• **DIRECTIONS FOR THIS TASK**: From start to end of the material below, restate each line exactly.

• **PROVIDED DATA**:

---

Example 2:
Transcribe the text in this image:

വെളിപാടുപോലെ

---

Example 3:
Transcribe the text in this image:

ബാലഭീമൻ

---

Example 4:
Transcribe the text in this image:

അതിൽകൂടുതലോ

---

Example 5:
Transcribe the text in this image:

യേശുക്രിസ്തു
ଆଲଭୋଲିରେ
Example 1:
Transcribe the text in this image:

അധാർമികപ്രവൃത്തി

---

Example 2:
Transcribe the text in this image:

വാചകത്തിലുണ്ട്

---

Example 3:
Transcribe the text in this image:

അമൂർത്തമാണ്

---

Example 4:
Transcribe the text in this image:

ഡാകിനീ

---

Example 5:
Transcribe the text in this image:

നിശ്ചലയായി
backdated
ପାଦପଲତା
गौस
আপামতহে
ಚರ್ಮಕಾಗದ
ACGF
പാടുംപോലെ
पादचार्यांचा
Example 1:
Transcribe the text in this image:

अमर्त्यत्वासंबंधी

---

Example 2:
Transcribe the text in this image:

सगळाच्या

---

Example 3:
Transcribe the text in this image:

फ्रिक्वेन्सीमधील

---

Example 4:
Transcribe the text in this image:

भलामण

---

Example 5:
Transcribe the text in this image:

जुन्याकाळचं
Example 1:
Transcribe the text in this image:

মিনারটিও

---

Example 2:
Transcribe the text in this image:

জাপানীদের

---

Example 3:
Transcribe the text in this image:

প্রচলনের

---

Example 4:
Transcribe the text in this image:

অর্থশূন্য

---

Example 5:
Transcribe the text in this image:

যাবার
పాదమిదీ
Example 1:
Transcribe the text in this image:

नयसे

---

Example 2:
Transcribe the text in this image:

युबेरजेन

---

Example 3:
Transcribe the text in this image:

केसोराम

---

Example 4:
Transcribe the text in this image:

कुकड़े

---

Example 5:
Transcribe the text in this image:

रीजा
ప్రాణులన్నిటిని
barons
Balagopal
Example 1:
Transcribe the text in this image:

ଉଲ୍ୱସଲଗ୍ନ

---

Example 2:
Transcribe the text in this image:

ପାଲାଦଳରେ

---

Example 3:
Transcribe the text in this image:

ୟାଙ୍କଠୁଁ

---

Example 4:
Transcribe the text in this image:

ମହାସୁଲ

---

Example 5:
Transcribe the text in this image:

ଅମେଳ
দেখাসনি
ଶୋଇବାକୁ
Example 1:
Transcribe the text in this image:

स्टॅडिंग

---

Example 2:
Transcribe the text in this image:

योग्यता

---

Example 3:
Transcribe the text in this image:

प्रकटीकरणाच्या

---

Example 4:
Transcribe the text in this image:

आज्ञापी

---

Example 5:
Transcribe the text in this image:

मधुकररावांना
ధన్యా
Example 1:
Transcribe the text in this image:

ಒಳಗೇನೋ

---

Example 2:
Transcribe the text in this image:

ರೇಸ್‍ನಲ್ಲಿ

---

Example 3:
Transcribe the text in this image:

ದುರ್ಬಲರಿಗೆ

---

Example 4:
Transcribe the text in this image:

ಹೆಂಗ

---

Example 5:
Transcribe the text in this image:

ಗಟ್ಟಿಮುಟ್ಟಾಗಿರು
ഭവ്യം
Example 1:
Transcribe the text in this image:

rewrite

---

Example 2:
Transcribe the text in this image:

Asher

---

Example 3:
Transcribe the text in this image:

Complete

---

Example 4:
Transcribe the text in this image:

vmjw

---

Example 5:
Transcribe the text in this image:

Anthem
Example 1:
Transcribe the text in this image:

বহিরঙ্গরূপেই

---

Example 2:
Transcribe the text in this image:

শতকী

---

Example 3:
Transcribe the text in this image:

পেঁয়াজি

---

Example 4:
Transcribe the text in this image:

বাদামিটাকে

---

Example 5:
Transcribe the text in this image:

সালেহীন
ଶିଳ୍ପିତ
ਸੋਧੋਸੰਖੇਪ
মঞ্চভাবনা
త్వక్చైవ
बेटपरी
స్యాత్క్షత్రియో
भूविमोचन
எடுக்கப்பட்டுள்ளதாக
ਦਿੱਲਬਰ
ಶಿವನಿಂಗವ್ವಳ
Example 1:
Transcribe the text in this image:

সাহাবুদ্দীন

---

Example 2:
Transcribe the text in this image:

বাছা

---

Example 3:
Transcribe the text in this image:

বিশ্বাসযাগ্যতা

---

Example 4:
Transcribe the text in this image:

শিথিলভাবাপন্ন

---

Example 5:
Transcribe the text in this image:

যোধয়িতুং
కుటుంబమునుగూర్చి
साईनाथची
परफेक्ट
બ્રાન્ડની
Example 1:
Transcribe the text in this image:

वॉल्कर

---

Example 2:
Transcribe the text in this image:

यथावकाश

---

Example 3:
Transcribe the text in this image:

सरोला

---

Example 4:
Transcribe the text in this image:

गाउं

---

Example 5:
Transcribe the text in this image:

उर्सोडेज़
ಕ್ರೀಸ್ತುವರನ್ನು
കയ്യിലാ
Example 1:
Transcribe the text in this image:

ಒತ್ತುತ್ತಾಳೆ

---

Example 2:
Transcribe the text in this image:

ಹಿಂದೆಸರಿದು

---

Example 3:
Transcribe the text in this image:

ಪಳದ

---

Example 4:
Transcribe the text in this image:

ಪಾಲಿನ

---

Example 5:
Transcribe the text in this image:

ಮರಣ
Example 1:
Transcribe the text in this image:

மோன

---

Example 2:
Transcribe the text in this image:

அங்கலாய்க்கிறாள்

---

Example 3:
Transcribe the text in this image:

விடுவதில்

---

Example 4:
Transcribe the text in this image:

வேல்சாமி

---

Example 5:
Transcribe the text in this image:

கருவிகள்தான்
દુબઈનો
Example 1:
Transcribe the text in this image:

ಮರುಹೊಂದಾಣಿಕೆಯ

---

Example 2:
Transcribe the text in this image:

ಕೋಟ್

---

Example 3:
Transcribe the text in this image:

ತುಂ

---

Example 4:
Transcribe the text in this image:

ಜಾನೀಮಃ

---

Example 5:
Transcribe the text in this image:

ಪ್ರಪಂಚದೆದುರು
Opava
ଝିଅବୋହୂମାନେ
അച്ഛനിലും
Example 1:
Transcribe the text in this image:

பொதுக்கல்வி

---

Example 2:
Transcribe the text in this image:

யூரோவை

• **SOLUTION TO THIS EXERCISE**:
---

Example 2:
Transcribe the text in this image:

വെളിപാടുപോലെ

---

Example 3:
Transcribe the text in this image:

ബാലഭീമൻ

---

Example 4:
Transcribe the text in this image:

അതിൽകൂടുതലോ

---

Example 5:
Transcribe the text in this image:

യേശുക്രിസ്തു
ଆଲଭୋଲିରେ
Example 1:
Transcribe the text in this image:

അധാർമികപ്രവൃത്തി

---

Example 2:
Transcribe the text in this image:

വാചകത്തിലുണ്ട്

---

Example 3:
Transcribe the text in this image:

അമൂർത്തമാണ്

---

Example 4:
Transcribe the text in this image:

ഡാകിനീ

---

Example 5:
Transcribe the text in this image:

നിശ്ചലയായി
backdated
ପାଦପଲତା
गौस
আপামতহে
ಚರ್ಮಕಾಗದ
ACGF
പാടുംപോലെ
पादचार्यांचा
Example 1:
Transcribe the text in this image:

अमर्त्यत्वासंबंधी

---

Example 2:
Transcribe the text in this image:

सगळाच्या

---

Example 3:
Transcribe the text in this image:

फ्रिक्वेन्सीमधील

---

Example 4:
Transcribe the text in this image:

भलामण

---

Example 5:
Transcribe the text in this image:

जुन्याकाळचं
Example 1:
Transcribe the text in this image:

মিনারটিও

---

Example 2:
Transcribe the text in this image:

জাপানীদের

---

Example 3:
Transcribe the text in this image:

প্রচলনের

---

Example 4:
Transcribe the text in this image:

অর্থশূন্য

---

Example 5:
Transcribe the text in this image:

যাবার
పాదమిదీ
Example 1:
Transcribe the text in this image:

नयसे

---

Example 2:
Transcribe the text in this image:

युबेरजेन

---

Example 3:
Transcribe the text in this image:

केसोराम

---

Example 4:
Transcribe the text in this image:

कुकड़े

---

Example 5:
Transcribe the text in this image:

रीजा
ప్రాణులన్నిటిని
barons
Balagopal
Example 1:
Transcribe the text in this image:

ଉଲ୍ୱସଲଗ୍ନ

---

Example 2:
Transcribe the text in this image:

ପାଲାଦଳରେ

---

Example 3:
Transcribe the text in this image:

ୟାଙ୍କଠୁଁ

---

Example 4:
Transcribe the text in this image:

ମହାସୁଲ

---

Example 5:
Transcribe the text in this image:

ଅମେଳ
দেখাসনি
ଶୋଇବାକୁ
Example 1:
Transcribe the text in this image:

स्टॅडिंग

---

Example 2:
Transcribe the text in this image:

योग्यता

---

Example 3:
Transcribe the text in this image:

प्रकटीकरणाच्या

---

Example 4:
Transcribe the text in this image:

आज्ञापी

---

Example 5:
Transcribe the text in this image:

मधुकररावांना
ధన్యా
Example 1:
Transcribe the text in this image:

ಒಳಗೇನೋ

---

Example 2:
Transcribe the text in this image:

ರೇಸ್‍ನಲ್ಲಿ

---

Example 3:
Transcribe the text in this image:

ದುರ್ಬಲರಿಗೆ

---

Example 4:
Transcribe the text in this image:

ಹೆಂಗ

---

Example 5:
Transcribe the text in this image:

ಗಟ್ಟಿಮುಟ್ಟಾಗಿರು
ഭവ്യം
Example 1:
Transcribe the text in this image:

rewrite

---

Example 2:
Transcribe the text in this image:

Asher

---

Example 3:
Transcribe the text in this image:

Complete

---

Example 4:
Transcribe the text in this image:

vmjw

---

Example 5:
Transcribe the text in this image:

Anthem
Example 1:
Transcribe the text in this image:

বহিরঙ্গরূপেই

---

Example 2:
Transcribe the text in this image:

শতকী

---

Example 3:
Transcribe the text in this image:

পেঁয়াজি

---

Example 4:
Transcribe the text in this image:

বাদামিটাকে

---

Example 5:
Transcribe the text in this image:

সালেহীন
ଶିଳ୍ପିତ
ਸੋਧੋਸੰਖੇਪ
মঞ্চভাবনা
త్వక్చైవ
बेटपरी
స్యాత్క్షత్రియో
भूविमोचन
எடுக்கப்பட்டுள்ளதாக
ਦਿੱਲਬਰ
ಶಿವನಿಂಗವ್ವಳ
Example 1:
Transcribe the text in this image:

সাহাবুদ্দীন

---

Example 2:
Transcribe the text in this image:

বাছা

---

Example 3:
Transcribe the text in this image:

বিশ্বাসযাগ্যতা

---

Example 4:
Transcribe the text in this image:

শিথিলভাবাপন্ন

---

Example 5:
Transcribe the text in this image:

যোধয়িতুং
కుటుంబమునుగూర్చి
साईनाथची
परफेक्ट
બ્રાન્ડની
Example 1:
Transcribe the text in this image:

वॉल्कर

---

Example 2:
Transcribe the text in this image:

यथावकाश

---

Example 3:
Transcribe the text in this image:

सरोला

---

Example 4:
Transcribe the text in this image:

गाउं

---

Example 5:
Transcribe the text in this image:

उर्सोडेज़
ಕ್ರೀಸ್ತುವರನ್ನು
കയ്യിലാ
Example 1:
Transcribe the text in this image:

ಒತ್ತುತ್ತಾಳೆ

---

Example 2:
Transcribe the text in this image:

ಹಿಂದೆಸರಿದು

---

Example 3:
Transcribe the text in this image:

ಪಳದ

---

Example 4:
Transcribe the text in this image:

ಪಾಲಿನ

---

Example 5:
Transcribe the text in this image:

ಮರಣ
Example 1:
Transcribe the text in this image:

மோன

---

Example 2:
Transcribe the text in this image:

அங்கலாய்க்கிறாள்

---

Example 3:
Transcribe the text in this image:

விடுவதில்

---

Example 4:
Transcribe the text in this image:

வேல்சாமி

---

Example 5:
Transcribe the text in this image:

கருவிகள்தான்
દુબઈનો
Example 1:
Transcribe the text in this image:

ಮರುಹೊಂದಾಣಿಕೆಯ

---

Example 2:
Transcribe the text in this image:

ಕೋಟ್

---

Example 3:
Transcribe the text in this image:

ತುಂ

---

Example 4:
Transcribe the text in this image:

ಜಾನೀಮಃ

---

Example 5:
Transcribe the text in this image:

ಪ್ರಪಂಚದೆದುರು
Opava
ଝିଅବୋହୂମାନେ
അച്ഛനിലും
Example 1:
Transcribe the text in this image:

பொதுக்கல்வி

---

Example 2:
Transcribe the text in this image:

யூரோவை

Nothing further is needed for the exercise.